Mr Rawcliffe said as a result of the work done by the UMFHA in

China, all honey claiming to have NPA or any descriptor comparing

to NPA now entering the country would be subject to the new testing

regime before it can be released for sale.

"Furthermore, the CIQ will be carrying out random audits of product

in the market place."

Mr Rawcliffe said the CIQ had also signed a UMF Lab Agreement which

allows it to use the UMF quality mark.

"This is another significant milestone as it will undoubtedly work

to further strengthen and protect Manuka honey products sold in


CIQ Director Professor Zhang Rui said he was pleased to be working

with the UMFHA to protect consumer interests in China.

"This unique honey product is well recognised in China and can

command a premium, in terms of pricing. Our partnership with the

UMFHA will ensure that the appropriate analytical methods are in

place to ensure this natural product is true to label when it

appears on shelf."

Mr Rawcliffe said in recent times, New Zealand Manuka honey was

increasingly becoming a major focus for the CIQ, due to the high

volume of product that was appearing for sale there.
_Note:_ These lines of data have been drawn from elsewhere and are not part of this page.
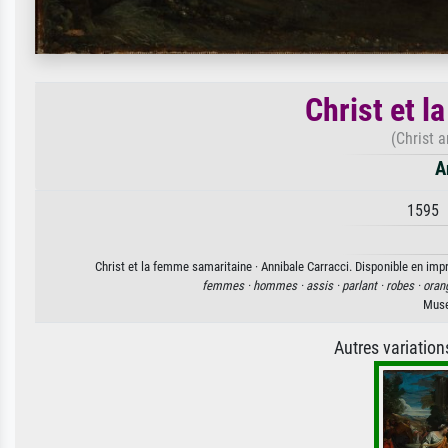
Christ et 
(Christ 
A
1595 ·
Christ et la femme samaritaine · Annibale Carracci. Disponible en impr
femmes ·
hommes ·
assis ·
parlant ·
robes ·
oran
Muse
Autres variatio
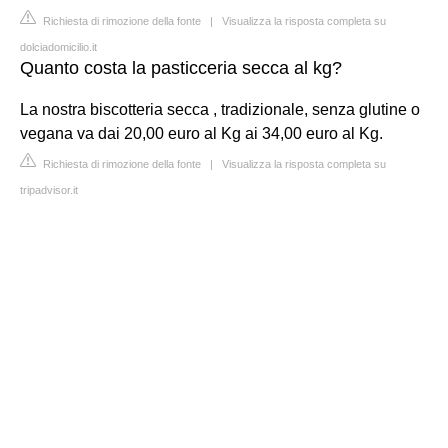
Richiesta di rimozione della fonte
|
Visualizza la risposta completa su
dolciadomicilio.it
Quanto costa la pasticceria secca al kg?
La nostra biscotteria secca , tradizionale, senza glutine o
vegana va dai 20,00 euro al Kg ai 34,00 euro al Kg.
Richiesta di rimozione della fonte
|
Visualizza la risposta completa su
tripadvisor.it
The agreement with CIQ now locks in most major markets, outside of

New Zealand, where Manuka honey is sold. The UMFHA currently works

with AsureQuality Singapore and FERA in the UK to ensure product

sold there is true to label.

"The opportunity now exists to use this global network as a

catalyst to have the NPA Manuka Standard recognised worldwide and

to have the UMFHA recognised as the leader in its field."